> [Directions] The entries are given below. Output each one unchanged.

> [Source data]

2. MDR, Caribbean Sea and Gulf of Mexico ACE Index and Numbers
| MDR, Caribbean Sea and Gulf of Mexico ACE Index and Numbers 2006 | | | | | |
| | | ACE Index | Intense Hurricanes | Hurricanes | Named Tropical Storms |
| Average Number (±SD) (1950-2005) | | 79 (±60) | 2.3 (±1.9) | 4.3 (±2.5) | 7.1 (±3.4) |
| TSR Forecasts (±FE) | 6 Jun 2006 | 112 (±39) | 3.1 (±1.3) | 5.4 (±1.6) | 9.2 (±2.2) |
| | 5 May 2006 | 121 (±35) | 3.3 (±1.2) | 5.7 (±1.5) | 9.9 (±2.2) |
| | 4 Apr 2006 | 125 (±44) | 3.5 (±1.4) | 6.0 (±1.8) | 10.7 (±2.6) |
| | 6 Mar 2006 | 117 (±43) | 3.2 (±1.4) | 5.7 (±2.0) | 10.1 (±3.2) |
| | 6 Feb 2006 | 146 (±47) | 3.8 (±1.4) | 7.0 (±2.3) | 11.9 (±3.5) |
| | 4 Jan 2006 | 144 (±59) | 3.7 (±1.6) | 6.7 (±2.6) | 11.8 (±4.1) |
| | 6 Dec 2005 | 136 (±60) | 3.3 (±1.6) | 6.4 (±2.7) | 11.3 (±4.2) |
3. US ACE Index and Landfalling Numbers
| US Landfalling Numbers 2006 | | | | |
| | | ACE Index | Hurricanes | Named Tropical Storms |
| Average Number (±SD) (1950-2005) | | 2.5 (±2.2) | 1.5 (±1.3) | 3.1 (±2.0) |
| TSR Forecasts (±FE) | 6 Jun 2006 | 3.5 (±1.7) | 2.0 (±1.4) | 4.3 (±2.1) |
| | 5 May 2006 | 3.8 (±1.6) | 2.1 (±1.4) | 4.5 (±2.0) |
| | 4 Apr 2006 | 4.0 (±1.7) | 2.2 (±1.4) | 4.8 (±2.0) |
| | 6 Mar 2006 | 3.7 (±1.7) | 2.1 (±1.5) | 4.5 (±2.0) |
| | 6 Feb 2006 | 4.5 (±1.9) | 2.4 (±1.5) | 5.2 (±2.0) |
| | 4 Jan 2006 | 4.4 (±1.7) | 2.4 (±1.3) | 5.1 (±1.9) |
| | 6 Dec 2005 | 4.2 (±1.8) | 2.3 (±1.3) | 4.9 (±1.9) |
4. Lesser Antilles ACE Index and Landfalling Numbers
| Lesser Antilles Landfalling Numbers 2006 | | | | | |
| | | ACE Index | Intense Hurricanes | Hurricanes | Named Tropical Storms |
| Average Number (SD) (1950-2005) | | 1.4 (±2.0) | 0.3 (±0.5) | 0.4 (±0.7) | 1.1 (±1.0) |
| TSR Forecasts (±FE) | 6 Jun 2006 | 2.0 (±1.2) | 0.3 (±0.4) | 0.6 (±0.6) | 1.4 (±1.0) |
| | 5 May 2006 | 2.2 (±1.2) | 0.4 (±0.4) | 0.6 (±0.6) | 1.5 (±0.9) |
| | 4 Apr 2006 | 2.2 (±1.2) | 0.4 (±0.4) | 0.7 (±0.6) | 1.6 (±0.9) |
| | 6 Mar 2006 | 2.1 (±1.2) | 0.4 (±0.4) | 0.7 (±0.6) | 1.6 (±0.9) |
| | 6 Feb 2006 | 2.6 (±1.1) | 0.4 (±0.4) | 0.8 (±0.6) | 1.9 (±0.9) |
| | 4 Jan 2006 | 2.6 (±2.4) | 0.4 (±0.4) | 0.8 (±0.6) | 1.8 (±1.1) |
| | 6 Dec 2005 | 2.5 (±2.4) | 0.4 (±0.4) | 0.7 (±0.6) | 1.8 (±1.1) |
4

> [Output of the task]
2. MDR, Caribbean Sea and Gulf of Mexico ACE Index and Numbers
| MDR, Caribbean Sea and Gulf of Mexico ACE Index and Numbers 2006 | | | | | |
| | | ACE Index | Intense Hurricanes | Hurricanes | Named Tropical Storms |
| Average Number (±SD) (1950-2005) | | 79 (±60) | 2.3 (±1.9) | 4.3 (±2.5) | 7.1 (±3.4) |
| TSR Forecasts (±FE) | 6 Jun 2006 | 112 (±39) | 3.1 (±1.3) | 5.4 (±1.6) | 9.2 (±2.2) |
| | 5 May 2006 | 121 (±35) | 3.3 (±1.2) | 5.7 (±1.5) | 9.9 (±2.2) |
| | 4 Apr 2006 | 125 (±44) | 3.5 (±1.4) | 6.0 (±1.8) | 10.7 (±2.6) |
| | 6 Mar 2006 | 117 (±43) | 3.2 (±1.4) | 5.7 (±2.0) | 10.1 (±3.2) |
| | 6 Feb 2006 | 146 (±47) | 3.8 (±1.4) | 7.0 (±2.3) | 11.9 (±3.5) |
| | 4 Jan 2006 | 144 (±59) | 3.7 (±1.6) | 6.7 (±2.6) | 11.8 (±4.1) |
| | 6 Dec 2005 | 136 (±60) | 3.3 (±1.6) | 6.4 (±2.7) | 11.3 (±4.2) |
3. US ACE Index and Landfalling Numbers
| US Landfalling Numbers 2006 | | | | |
| | | ACE Index | Hurricanes | Named Tropical Storms |
| Average Number (±SD) (1950-2005) | | 2.5 (±2.2) | 1.5 (±1.3) | 3.1 (±2.0) |
| TSR Forecasts (±FE) | 6 Jun 2006 | 3.5 (±1.7) | 2.0 (±1.4) | 4.3 (±2.1) |
| | 5 May 2006 | 3.8 (±1.6) | 2.1 (±1.4) | 4.5 (±2.0) |
| | 4 Apr 2006 | 4.0 (±1.7) | 2.2 (±1.4) | 4.8 (±2.0) |
| | 6 Mar 2006 | 3.7 (±1.7) | 2.1 (±1.5) | 4.5 (±2.0) |
| | 6 Feb 2006 | 4.5 (±1.9) | 2.4 (±1.5) | 5.2 (±2.0) |
| | 4 Jan 2006 | 4.4 (±1.7) | 2.4 (±1.3) | 5.1 (±1.9) |
| | 6 Dec 2005 | 4.2 (±1.8) | 2.3 (±1.3) | 4.9 (±1.9) |
4. Lesser Antilles ACE Index and Landfalling Numbers
| Lesser Antilles Landfalling Numbers 2006 | | | | | |
| | | ACE Index | Intense Hurricanes | Hurricanes | Named Tropical Storms |
| Average Number (SD) (1950-2005) | | 1.4 (±2.0) | 0.3 (±0.5) | 0.4 (±0.7) | 1.1 (±1.0) |
| TSR Forecasts (±FE) | 6 Jun 2006 | 2.0 (±1.2) | 0.3 (±0.4) | 0.6 (±0.6) | 1.4 (±1.0) |
| | 5 May 2006 | 2.2 (±1.2) | 0.4 (±0.4) | 0.6 (±0.6) | 1.5 (±0.9) |
| | 4 Apr 2006 | 2.2 (±1.2) | 0.4 (±0.4) | 0.7 (±0.6) | 1.6 (±0.9) |
| | 6 Mar 2006 | 2.1 (±1.2) | 0.4 (±0.4) | 0.7 (±0.6) | 1.6 (±0.9) |
| | 6 Feb 2006 | 2.6 (±1.1) | 0.4 (±0.4) | 0.8 (±0.6) | 1.9 (±0.9) |
| | 4 Jan 2006 | 2.6 (±2.4) | 0.4 (±0.4) | 0.8 (±0.6) | 1.8 (±1.1) |
| | 6 Dec 2005 | 2.5 (±2.4) | 0.4 (±0.4) | 0.7 (±0.6) | 1.8 (±1.1) |
4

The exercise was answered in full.